The transceiver 340 can control at least one of the phase and intensity of the microwave signal M1 based on the control information D1. For example, the transceiver 340 may control at least one of phase and intensity such that the microwave signal M1 is in phase, maximum power.

The transceiver 340 can eliminate an error that occurs in controlling the phase, intensity, or power of the microwave signal M1. For example, the transceiver 340 can calculate the difference between the microwave signal M1 and the amplified microwave signal, and generate the error-free microwave signal M6 based on the difference. The amplified microwave signal may be a signal in which at least one of phase, intensity, and power is a controlled signal. The transceiver 340 may transmit the error-free microwave signal M6 to the treatment device 350. [

The treatment apparatus 350 can transmit the microwave based on the error-eliminated microwave signal M6 to the lesion site 110. [ For example, treatment device 350 may include at least one antenna that transmits microwaves.
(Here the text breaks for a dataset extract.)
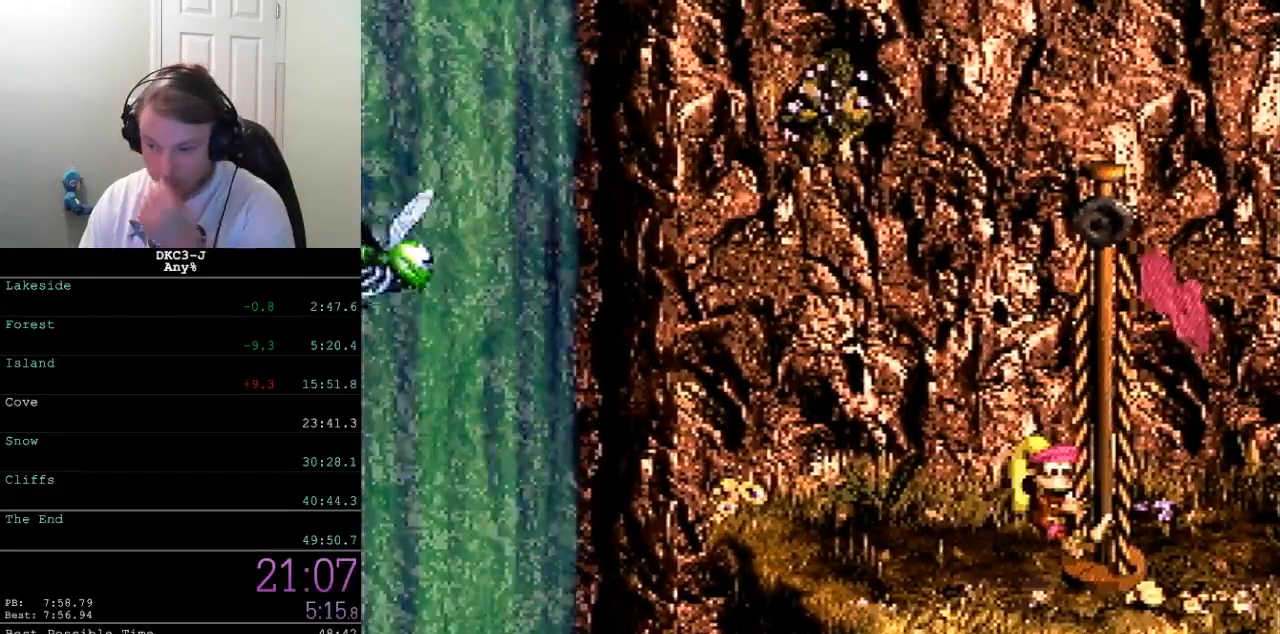
{"buttons": [], "events": []}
The treatment device 350 may be embodied as a cylindrical structure. At this time, the at least one antenna may be implemented on a cylindrical structure. At least one antenna may be formed in a two-dimensional horizontal cross-section arrangement, or a three-dimensional conformal arrangement, in the inner wall surface of the structure. Accordingly, at least one antenna can concentrically output the microwave to the lesion site 110. [

The treatment device 350 may be in direct contact with the object 100. Therapeutic device 350 may include a cooling liquid that assists in the transmission of microwaves. The cooling liquid may be implemented as a dielectric to assist in microwave matching. The treatment device 350 may include a compression band in which the cooling liquid prevents water leakage.

4 shows another example of a block diagram of a treatment system according to one embodiment.
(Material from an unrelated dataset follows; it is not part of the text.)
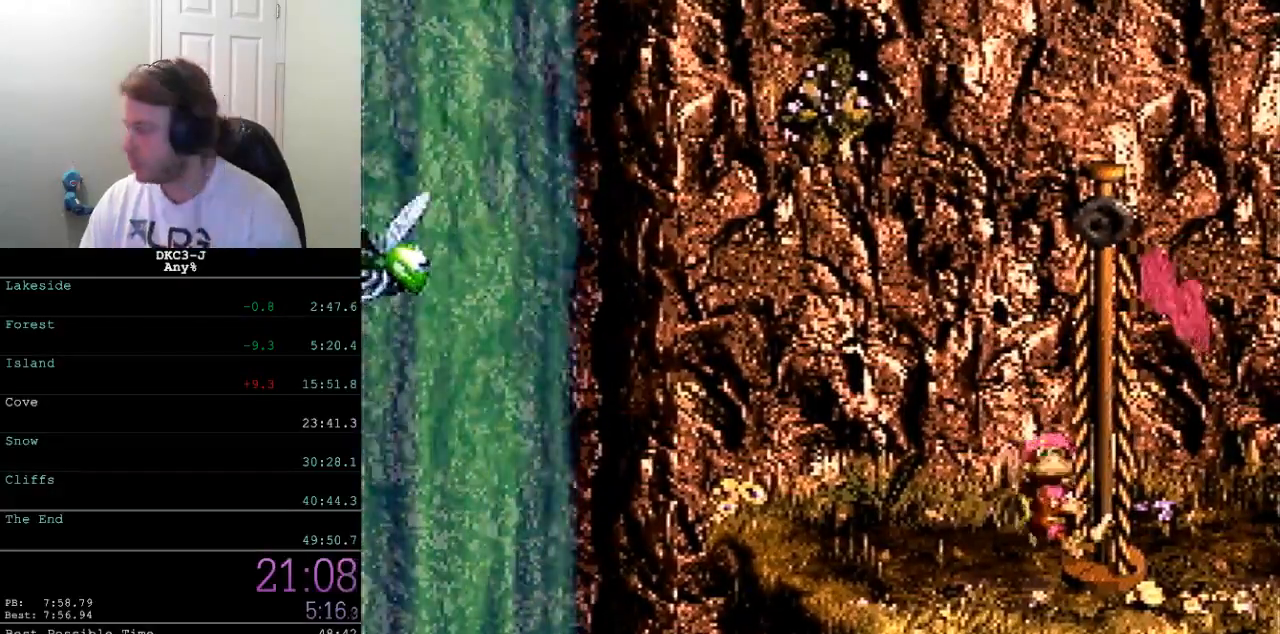
{"buttons": [], "events": []}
4, the treatment system 40 includes a controller 310, a signal generator 320, a frequency divider 330, a plurality of transceivers 340-1 to 340-N, and a treatment device 350 .
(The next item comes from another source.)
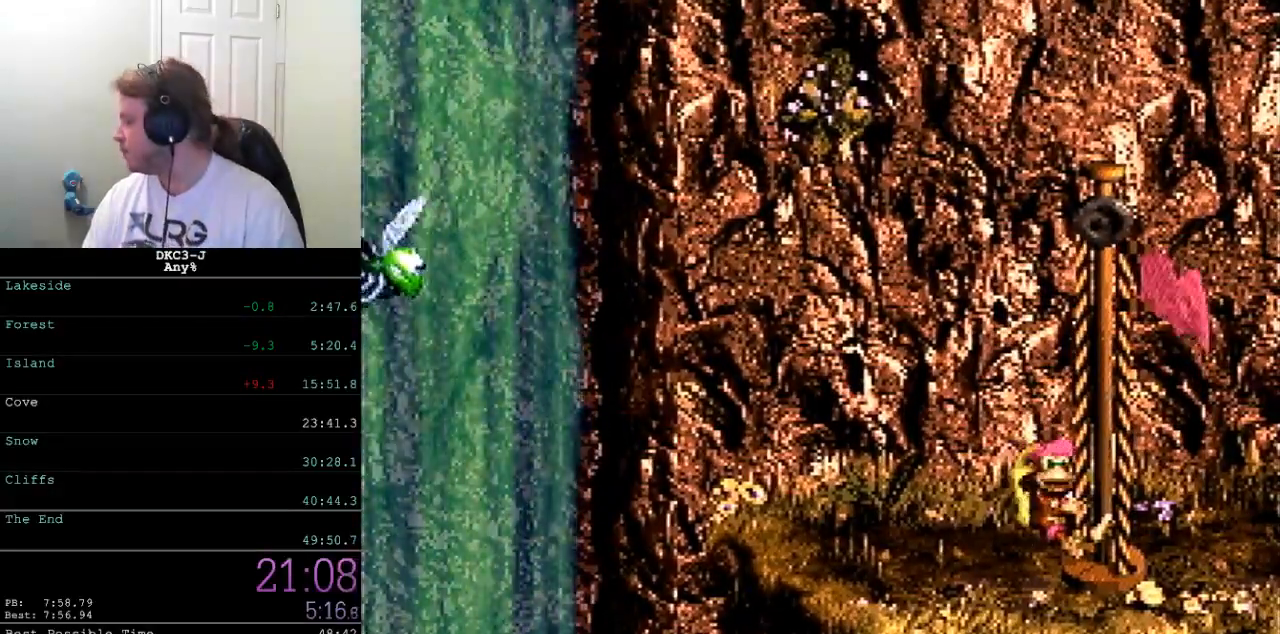
{"buttons": [], "events": []}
The controller 310, the signal generator 320, the plurality of transceivers 340-1 to 340-N, and the treatment apparatus 350 are connected to the controller 310, the signal generator 320, The treatment device 340, and the treatment device 350 may be substantially the same in construction and operation. 3 can be applied to the controller 310, the signal generator 320, and the plurality of transceivers 340-1 to 340-N.

The frequency divider 330 can generate a plurality of microwave signals M1 by dividing the microwave signal M1. For example, when the number of the plurality of transmitting / receiving devices 340-1 to 340-N is N, the frequency divider 330 divides the microwave signal M1 by 1: N, 340-N.

The plurality of transceivers 340-1 to 340-N can generate the amplified microwave signal based on the microwave signal M1 and the control information D1. At this time, a plurality of amplified microwave signals generated by the plurality of transceivers 340-1 to 340-N may be different from each other. For example, each amplified microwave signal may differ in at least one of phase, intensity, and power.

The plurality of transceivers 340-1 to 340-N can control at least one of the phase and intensity of the microwave signal M1 based on the control information D1. For example, the plurality of transceivers 340-1 to 340-N may control at least one of the phase and intensity so that the microwave signal M1 is in phase and maximum power.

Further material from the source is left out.